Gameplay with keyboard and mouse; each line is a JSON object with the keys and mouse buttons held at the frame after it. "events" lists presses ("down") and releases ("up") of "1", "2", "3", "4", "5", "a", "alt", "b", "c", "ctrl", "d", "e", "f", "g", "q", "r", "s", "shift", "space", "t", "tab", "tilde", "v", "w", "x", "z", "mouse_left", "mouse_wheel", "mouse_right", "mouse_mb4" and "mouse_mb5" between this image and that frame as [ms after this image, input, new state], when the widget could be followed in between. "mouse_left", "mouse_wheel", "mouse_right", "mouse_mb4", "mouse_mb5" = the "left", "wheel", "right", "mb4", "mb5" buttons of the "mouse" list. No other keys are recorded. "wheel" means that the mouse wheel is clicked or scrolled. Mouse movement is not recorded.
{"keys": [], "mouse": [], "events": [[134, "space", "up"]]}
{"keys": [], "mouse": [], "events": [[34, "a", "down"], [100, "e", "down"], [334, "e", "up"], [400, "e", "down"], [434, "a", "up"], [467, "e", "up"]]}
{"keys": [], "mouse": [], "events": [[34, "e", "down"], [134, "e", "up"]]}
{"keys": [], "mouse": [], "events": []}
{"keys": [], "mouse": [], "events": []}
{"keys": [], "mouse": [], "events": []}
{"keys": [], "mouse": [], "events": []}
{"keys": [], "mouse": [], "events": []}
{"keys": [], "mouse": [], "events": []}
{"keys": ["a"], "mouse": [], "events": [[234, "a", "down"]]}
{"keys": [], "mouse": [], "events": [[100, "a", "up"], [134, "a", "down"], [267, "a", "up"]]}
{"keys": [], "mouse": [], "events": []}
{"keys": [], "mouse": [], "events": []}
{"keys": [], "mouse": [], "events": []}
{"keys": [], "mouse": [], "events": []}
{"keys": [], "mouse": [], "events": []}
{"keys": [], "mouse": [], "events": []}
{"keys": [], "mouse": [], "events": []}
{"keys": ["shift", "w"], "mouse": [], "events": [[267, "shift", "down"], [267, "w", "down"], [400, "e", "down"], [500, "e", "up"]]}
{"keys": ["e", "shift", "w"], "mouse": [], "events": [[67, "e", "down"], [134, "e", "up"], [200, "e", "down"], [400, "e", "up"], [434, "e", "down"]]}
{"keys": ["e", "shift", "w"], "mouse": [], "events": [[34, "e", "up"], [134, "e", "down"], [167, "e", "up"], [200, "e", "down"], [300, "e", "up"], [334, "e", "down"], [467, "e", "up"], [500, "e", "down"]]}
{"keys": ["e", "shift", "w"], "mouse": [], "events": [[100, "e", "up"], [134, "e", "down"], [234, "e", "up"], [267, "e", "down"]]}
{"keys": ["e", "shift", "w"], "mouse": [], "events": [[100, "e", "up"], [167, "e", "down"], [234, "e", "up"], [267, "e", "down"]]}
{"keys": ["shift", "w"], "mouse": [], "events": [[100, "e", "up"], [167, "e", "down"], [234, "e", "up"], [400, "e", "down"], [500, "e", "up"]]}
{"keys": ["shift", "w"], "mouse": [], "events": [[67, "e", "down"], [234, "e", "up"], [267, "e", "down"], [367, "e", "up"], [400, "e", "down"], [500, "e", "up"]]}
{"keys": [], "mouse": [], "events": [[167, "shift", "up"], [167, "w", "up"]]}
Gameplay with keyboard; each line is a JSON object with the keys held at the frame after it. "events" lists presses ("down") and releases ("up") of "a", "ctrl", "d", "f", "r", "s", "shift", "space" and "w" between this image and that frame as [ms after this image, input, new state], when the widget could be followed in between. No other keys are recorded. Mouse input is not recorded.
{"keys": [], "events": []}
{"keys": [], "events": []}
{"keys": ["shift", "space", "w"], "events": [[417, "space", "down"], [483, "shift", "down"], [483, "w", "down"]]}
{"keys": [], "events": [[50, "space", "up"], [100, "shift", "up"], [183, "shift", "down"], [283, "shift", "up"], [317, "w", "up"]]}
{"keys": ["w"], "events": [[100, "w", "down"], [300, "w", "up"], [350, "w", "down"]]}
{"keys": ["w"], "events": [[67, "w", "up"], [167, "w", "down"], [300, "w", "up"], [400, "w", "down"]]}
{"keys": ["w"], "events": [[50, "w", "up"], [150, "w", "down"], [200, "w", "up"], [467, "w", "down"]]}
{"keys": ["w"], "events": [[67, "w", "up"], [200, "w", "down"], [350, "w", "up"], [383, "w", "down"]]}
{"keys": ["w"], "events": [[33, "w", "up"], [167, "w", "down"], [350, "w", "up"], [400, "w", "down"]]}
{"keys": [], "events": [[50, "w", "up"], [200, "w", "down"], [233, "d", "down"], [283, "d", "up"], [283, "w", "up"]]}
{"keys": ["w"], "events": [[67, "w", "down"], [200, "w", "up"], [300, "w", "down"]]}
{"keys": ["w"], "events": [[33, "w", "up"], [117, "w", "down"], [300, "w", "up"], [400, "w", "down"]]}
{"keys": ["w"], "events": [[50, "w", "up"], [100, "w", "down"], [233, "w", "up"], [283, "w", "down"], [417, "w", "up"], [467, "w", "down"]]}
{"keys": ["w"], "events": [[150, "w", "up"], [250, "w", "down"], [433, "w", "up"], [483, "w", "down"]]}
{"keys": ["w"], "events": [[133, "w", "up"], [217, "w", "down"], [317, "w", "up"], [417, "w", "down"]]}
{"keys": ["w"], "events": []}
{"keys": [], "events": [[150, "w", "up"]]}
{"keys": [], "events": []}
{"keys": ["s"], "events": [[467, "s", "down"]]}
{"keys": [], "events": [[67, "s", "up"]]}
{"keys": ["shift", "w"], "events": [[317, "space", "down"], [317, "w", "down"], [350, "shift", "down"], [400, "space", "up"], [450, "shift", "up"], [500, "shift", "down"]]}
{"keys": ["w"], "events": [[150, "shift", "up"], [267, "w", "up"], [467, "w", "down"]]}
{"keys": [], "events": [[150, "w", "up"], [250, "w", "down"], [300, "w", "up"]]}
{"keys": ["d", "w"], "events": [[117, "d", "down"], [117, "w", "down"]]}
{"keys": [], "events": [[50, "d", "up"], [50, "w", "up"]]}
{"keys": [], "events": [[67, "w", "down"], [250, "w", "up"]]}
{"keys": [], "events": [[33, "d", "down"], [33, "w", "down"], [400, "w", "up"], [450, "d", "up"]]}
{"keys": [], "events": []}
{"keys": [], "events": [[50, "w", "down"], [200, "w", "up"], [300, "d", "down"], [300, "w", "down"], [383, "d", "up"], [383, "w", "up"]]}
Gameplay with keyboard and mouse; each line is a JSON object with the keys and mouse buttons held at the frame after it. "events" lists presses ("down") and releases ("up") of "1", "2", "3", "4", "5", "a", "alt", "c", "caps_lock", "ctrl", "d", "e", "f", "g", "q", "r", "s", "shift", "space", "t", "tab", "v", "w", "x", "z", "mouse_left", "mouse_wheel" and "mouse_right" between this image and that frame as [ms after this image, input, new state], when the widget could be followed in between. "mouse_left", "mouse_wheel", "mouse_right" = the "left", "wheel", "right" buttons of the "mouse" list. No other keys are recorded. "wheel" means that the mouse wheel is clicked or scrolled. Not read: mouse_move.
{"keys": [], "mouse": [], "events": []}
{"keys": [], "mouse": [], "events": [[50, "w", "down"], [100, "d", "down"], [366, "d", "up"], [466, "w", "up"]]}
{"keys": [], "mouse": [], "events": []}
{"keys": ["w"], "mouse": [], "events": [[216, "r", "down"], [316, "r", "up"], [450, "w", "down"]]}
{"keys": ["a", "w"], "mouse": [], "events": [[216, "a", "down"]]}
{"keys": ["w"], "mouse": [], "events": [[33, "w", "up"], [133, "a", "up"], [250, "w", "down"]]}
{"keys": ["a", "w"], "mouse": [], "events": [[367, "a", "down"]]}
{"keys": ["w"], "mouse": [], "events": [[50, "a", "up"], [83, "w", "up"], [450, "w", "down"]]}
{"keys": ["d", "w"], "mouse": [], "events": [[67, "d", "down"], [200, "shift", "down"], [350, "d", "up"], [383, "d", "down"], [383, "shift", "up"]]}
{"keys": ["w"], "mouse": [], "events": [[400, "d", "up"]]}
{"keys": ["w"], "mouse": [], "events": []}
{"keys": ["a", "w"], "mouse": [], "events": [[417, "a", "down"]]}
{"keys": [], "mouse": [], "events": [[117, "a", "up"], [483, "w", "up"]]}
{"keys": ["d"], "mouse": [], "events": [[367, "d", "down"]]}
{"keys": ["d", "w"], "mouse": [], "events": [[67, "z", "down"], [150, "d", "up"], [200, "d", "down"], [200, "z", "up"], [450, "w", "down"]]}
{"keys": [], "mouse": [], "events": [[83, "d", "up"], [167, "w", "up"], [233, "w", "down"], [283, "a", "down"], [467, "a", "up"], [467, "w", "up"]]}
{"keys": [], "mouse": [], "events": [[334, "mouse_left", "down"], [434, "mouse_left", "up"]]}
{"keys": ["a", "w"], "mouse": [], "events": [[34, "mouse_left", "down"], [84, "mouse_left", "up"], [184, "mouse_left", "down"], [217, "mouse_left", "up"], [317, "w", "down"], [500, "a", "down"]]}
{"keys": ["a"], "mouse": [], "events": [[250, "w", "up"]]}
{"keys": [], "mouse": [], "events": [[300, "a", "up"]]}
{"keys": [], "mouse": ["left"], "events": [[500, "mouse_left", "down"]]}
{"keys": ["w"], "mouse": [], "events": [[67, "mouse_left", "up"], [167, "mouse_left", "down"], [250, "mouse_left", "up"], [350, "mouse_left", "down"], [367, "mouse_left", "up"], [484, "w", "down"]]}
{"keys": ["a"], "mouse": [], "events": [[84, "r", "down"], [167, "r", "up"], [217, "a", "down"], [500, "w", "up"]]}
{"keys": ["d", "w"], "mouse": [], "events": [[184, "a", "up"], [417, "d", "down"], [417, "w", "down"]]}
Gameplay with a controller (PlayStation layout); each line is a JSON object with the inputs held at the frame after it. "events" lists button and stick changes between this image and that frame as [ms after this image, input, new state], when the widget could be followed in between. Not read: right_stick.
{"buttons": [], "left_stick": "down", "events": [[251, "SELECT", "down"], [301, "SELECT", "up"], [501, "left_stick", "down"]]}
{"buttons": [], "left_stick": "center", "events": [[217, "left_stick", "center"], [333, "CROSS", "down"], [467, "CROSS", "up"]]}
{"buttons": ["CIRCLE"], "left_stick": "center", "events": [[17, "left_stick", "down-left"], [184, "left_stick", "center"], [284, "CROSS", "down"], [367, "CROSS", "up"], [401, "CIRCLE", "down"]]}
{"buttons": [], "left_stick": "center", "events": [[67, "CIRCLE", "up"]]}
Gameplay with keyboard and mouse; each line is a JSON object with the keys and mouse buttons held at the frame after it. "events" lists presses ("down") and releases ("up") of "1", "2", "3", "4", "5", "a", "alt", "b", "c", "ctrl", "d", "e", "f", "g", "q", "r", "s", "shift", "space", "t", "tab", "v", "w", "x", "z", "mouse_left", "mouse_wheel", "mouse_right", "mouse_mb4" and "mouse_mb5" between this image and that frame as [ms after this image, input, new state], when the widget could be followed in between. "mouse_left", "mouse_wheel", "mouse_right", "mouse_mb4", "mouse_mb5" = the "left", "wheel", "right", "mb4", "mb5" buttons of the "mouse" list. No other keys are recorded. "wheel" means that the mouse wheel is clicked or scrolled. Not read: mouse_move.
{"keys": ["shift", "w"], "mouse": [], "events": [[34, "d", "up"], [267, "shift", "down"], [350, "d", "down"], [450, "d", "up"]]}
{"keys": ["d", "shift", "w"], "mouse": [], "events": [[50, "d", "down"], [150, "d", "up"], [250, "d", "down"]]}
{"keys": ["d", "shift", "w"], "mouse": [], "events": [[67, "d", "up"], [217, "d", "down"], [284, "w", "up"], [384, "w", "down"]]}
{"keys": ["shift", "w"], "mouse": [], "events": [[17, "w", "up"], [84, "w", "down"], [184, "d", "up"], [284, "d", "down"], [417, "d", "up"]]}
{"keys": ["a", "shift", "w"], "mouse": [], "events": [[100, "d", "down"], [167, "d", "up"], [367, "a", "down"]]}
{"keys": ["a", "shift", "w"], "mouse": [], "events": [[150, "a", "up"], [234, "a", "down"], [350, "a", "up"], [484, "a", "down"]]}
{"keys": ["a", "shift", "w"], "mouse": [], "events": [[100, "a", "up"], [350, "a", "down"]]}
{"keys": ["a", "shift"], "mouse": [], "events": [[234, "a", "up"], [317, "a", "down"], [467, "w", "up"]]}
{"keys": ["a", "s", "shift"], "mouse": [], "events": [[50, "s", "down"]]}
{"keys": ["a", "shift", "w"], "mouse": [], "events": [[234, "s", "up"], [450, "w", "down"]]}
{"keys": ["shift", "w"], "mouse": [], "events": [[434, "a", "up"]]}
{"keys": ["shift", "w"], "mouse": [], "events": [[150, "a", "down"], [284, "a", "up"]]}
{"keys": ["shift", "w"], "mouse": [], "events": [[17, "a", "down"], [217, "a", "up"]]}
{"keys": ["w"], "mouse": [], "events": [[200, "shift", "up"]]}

◆ ◆ ◆

**What is being asked:** Wherever a line above includes the string "CROSS", count it; give only the final tally.

**Response to the exercise:** 2